(Collected data)
***

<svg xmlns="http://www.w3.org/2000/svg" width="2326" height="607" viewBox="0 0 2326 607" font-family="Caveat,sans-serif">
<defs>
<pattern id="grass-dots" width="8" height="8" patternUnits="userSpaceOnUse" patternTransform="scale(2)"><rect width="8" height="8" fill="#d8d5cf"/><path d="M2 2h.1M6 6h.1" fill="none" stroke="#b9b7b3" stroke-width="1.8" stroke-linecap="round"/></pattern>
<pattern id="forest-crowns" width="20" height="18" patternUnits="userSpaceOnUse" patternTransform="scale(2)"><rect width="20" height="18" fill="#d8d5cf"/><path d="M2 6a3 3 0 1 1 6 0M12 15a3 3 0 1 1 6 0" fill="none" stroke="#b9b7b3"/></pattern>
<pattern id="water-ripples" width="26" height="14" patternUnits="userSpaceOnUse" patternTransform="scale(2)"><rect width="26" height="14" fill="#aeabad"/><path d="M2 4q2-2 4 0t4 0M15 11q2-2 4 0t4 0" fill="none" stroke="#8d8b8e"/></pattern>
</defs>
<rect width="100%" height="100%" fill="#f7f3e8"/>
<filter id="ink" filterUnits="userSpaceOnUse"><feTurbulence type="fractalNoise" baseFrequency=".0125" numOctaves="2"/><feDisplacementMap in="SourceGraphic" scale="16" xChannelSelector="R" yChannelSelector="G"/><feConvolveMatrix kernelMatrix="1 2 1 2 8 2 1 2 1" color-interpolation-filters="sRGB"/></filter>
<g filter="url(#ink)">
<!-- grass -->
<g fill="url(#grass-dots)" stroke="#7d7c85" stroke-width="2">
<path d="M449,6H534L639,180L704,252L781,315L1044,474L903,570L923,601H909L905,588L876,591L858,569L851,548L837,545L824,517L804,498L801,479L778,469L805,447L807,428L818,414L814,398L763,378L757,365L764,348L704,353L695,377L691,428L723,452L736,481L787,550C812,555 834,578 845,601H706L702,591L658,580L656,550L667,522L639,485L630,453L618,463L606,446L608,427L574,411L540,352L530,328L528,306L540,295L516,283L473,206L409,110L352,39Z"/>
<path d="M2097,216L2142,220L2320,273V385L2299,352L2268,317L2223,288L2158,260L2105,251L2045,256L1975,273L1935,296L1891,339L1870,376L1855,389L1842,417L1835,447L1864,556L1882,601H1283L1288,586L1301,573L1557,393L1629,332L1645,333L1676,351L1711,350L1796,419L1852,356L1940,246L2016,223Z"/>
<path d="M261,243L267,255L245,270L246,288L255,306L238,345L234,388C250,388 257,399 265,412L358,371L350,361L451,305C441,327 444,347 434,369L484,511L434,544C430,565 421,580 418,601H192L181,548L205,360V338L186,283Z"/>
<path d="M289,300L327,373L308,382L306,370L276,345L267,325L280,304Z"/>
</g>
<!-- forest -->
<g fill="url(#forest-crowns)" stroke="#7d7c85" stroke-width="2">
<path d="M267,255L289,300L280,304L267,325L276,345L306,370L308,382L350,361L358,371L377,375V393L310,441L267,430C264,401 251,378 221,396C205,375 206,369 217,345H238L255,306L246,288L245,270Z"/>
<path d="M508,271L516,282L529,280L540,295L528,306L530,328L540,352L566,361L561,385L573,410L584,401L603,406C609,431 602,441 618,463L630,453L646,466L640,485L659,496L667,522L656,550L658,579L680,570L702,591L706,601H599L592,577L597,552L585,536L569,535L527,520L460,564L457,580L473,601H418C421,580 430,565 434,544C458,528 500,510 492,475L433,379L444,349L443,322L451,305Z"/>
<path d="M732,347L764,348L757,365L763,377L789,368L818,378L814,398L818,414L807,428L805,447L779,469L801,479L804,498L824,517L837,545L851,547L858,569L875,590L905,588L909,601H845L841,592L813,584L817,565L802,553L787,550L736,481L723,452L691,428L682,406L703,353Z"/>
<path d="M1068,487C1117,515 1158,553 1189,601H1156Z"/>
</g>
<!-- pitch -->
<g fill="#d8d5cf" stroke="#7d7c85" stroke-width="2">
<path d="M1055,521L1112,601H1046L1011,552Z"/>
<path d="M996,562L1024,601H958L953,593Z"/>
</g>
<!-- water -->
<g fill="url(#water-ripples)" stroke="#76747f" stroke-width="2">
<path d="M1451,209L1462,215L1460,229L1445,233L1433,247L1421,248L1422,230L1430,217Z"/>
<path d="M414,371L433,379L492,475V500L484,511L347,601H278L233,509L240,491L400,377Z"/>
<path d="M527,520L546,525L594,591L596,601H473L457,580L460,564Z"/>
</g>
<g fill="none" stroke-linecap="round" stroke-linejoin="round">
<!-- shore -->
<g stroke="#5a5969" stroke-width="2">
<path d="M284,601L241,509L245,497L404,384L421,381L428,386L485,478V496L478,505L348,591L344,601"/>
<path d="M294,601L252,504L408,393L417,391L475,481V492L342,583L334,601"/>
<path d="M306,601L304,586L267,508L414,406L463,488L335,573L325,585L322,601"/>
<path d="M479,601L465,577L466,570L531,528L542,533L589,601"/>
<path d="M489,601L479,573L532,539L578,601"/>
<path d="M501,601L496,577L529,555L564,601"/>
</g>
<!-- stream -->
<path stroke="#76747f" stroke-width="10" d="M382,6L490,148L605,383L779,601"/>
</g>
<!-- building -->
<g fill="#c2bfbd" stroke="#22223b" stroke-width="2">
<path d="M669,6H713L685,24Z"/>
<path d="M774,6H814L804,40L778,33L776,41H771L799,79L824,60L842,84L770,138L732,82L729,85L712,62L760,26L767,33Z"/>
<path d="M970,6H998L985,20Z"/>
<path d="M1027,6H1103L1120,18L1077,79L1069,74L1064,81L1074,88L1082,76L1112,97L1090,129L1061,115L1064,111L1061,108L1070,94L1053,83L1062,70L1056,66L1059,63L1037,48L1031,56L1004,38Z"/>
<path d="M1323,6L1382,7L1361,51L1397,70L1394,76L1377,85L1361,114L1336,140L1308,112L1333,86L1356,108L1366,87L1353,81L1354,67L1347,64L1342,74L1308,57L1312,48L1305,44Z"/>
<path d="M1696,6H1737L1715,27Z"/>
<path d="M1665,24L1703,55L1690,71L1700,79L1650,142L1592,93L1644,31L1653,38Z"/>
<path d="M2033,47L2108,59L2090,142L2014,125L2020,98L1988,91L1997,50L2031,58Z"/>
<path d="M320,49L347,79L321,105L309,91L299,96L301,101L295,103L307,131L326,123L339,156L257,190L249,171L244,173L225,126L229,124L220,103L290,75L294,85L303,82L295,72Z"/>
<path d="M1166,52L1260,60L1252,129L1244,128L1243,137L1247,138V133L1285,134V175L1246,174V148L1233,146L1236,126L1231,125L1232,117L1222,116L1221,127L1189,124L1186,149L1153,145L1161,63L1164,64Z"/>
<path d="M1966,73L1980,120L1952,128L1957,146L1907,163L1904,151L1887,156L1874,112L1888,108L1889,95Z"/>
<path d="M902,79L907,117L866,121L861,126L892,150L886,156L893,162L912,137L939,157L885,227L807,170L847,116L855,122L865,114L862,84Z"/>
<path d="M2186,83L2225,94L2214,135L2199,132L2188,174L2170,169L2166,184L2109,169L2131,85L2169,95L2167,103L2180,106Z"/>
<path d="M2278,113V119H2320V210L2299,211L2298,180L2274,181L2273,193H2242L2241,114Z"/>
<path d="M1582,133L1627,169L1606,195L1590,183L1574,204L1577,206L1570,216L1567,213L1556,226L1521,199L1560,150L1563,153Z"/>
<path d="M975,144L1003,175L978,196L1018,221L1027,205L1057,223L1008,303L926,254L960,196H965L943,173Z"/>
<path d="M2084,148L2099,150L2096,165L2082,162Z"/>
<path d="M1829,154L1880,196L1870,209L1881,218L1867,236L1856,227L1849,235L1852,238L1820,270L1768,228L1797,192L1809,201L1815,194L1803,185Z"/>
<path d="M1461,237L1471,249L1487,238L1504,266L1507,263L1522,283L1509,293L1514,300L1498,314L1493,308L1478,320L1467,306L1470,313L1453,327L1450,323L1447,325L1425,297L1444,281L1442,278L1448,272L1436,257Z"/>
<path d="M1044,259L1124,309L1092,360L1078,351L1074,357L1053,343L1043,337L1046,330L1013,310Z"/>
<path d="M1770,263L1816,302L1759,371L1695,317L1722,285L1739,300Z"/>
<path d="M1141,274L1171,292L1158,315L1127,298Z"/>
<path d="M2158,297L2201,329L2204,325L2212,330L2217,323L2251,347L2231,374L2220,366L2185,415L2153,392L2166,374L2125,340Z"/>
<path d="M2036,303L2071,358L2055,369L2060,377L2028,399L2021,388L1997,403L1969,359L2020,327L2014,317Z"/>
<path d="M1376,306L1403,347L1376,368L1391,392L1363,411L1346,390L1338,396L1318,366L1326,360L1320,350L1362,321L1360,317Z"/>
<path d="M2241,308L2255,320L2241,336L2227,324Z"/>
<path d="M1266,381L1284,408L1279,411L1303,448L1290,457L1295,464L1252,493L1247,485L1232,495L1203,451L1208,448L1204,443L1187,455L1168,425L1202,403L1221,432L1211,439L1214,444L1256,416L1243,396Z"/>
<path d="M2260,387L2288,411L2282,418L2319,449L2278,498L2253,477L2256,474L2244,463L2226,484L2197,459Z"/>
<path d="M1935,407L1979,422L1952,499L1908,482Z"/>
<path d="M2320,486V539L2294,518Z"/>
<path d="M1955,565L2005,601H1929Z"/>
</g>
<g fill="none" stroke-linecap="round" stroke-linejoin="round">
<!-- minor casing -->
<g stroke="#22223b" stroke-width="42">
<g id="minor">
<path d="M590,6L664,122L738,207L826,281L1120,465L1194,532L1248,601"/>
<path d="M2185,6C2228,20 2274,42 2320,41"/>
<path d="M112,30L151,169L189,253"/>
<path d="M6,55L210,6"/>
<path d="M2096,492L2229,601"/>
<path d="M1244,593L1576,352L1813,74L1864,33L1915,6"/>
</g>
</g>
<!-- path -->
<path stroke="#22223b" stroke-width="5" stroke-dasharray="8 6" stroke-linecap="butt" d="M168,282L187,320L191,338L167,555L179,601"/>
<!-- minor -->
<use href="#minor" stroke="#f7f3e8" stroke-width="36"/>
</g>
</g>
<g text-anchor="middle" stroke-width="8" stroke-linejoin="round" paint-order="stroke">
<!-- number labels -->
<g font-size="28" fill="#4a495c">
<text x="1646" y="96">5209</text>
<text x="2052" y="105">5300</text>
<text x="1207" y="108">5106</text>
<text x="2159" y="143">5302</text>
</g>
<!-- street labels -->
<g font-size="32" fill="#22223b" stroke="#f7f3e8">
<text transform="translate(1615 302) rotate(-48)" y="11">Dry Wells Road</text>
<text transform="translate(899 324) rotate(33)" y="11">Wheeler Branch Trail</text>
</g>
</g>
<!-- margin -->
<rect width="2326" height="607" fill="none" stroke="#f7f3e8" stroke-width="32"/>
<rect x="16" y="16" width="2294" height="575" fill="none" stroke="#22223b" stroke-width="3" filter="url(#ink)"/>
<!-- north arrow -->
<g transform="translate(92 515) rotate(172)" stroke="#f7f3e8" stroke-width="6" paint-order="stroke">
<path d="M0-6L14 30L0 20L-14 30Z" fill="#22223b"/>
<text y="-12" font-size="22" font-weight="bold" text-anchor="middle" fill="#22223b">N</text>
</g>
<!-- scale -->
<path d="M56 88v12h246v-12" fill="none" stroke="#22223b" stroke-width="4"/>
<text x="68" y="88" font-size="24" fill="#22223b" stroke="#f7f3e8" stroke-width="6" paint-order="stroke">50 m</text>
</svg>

***

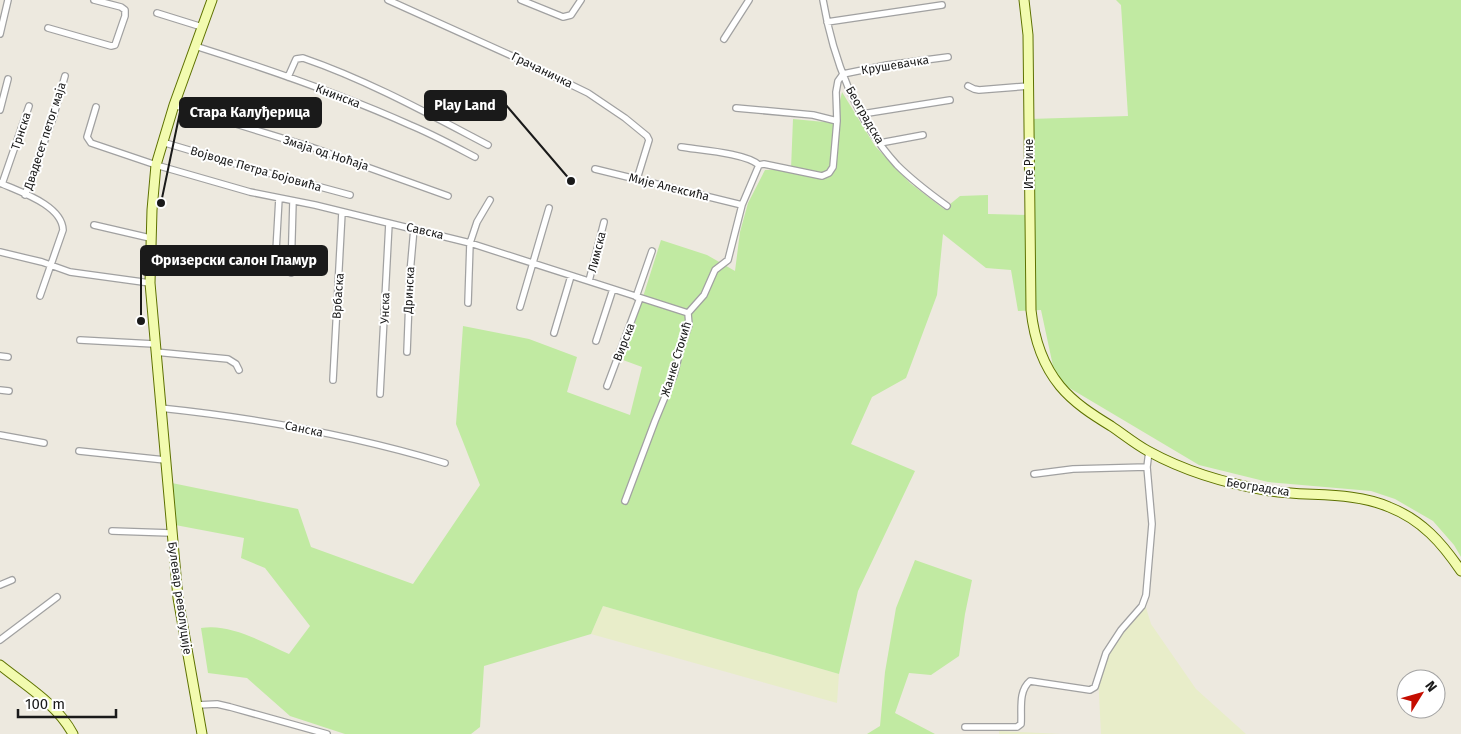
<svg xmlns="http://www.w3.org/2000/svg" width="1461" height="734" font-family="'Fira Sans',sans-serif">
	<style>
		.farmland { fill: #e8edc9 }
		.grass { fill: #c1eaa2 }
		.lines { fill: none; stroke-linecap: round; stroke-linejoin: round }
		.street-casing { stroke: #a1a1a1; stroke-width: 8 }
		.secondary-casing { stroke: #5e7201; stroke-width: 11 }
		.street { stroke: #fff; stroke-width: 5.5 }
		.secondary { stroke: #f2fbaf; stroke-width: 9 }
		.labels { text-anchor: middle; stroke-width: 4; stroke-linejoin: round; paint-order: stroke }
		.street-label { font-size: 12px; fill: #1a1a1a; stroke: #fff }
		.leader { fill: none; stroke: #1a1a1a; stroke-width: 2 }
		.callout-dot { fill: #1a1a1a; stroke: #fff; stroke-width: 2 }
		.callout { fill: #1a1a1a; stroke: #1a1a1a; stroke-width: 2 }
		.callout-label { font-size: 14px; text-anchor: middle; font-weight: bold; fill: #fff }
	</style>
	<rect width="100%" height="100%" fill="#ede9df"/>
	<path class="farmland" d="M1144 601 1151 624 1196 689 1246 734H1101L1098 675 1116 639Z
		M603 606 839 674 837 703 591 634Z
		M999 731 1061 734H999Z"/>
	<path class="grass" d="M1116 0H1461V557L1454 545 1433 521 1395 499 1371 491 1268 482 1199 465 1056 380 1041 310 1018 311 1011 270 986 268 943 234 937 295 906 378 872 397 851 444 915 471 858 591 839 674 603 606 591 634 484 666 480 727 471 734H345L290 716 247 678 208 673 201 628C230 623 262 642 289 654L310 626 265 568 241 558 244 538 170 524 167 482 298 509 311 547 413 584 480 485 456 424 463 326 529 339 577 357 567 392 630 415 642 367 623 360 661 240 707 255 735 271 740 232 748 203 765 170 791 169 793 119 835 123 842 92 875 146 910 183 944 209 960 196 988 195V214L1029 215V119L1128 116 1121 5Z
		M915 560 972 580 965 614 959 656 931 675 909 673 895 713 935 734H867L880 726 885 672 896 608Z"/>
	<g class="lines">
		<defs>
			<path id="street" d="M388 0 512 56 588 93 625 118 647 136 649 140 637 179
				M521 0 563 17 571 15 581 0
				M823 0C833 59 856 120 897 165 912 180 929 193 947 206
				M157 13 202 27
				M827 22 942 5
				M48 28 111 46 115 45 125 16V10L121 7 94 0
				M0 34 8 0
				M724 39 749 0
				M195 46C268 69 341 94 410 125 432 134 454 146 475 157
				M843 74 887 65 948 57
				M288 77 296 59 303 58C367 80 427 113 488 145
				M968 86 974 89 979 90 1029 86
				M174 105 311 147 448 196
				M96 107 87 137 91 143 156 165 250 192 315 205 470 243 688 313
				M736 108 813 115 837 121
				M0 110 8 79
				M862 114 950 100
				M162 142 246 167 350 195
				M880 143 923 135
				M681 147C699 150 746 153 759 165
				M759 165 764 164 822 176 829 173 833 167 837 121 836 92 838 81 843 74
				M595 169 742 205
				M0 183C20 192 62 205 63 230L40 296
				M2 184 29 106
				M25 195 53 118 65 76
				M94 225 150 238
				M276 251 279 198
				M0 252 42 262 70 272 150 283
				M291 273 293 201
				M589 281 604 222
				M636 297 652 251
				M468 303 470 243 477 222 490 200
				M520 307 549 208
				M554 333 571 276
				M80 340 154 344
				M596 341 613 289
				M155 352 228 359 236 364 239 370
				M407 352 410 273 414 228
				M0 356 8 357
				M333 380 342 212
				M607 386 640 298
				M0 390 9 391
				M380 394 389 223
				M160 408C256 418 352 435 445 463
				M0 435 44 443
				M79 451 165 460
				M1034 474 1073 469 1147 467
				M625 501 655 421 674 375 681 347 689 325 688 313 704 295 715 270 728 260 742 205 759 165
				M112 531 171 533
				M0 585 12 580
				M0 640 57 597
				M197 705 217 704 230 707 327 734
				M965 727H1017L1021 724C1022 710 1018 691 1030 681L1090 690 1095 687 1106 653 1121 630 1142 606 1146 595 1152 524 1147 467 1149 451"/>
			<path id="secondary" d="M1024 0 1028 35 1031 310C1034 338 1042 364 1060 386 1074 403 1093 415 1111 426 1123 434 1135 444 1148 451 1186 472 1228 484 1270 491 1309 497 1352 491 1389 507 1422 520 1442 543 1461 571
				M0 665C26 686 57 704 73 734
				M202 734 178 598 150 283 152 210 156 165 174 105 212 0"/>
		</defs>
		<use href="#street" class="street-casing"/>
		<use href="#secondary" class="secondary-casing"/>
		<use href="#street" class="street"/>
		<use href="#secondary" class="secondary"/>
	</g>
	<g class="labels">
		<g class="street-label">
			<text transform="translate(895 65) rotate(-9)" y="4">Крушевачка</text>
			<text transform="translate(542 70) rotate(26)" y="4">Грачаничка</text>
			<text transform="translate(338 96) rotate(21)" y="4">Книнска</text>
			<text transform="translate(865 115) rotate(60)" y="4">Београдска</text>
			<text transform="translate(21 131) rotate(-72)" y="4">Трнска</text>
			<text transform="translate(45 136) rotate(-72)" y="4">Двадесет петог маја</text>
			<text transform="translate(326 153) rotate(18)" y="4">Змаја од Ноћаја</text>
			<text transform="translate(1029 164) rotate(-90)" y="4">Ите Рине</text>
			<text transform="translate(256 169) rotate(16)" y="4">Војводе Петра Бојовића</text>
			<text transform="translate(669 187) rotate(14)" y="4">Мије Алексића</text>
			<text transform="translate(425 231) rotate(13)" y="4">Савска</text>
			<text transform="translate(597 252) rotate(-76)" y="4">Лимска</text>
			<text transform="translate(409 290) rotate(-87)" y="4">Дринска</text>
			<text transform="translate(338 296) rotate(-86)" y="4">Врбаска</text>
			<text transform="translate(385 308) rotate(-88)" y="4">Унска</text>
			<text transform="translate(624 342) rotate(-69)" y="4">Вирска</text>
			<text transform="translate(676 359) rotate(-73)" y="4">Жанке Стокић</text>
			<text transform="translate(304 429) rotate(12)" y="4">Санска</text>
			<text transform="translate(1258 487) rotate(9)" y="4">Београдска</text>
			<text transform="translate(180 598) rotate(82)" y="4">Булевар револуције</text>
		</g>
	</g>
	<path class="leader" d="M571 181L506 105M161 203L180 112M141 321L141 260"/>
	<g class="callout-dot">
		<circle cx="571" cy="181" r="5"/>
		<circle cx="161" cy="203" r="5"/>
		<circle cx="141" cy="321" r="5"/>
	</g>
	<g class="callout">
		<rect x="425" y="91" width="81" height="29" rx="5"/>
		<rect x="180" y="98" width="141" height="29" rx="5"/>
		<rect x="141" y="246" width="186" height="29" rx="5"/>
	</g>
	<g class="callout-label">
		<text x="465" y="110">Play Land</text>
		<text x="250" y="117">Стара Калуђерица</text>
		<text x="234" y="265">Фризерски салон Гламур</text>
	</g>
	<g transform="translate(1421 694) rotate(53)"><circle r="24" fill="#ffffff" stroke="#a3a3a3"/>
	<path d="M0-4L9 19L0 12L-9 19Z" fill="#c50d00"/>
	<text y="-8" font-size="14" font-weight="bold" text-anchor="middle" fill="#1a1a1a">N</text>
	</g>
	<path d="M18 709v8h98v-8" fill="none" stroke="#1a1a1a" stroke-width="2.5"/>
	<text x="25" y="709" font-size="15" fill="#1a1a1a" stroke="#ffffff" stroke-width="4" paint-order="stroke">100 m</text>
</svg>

***

Exercise aim |
Where a line above contains the word "lines", show that line.

Task output |
		.lines { fill: none; stroke-linecap: round; stroke-linejoin: round }
	<g class="lines">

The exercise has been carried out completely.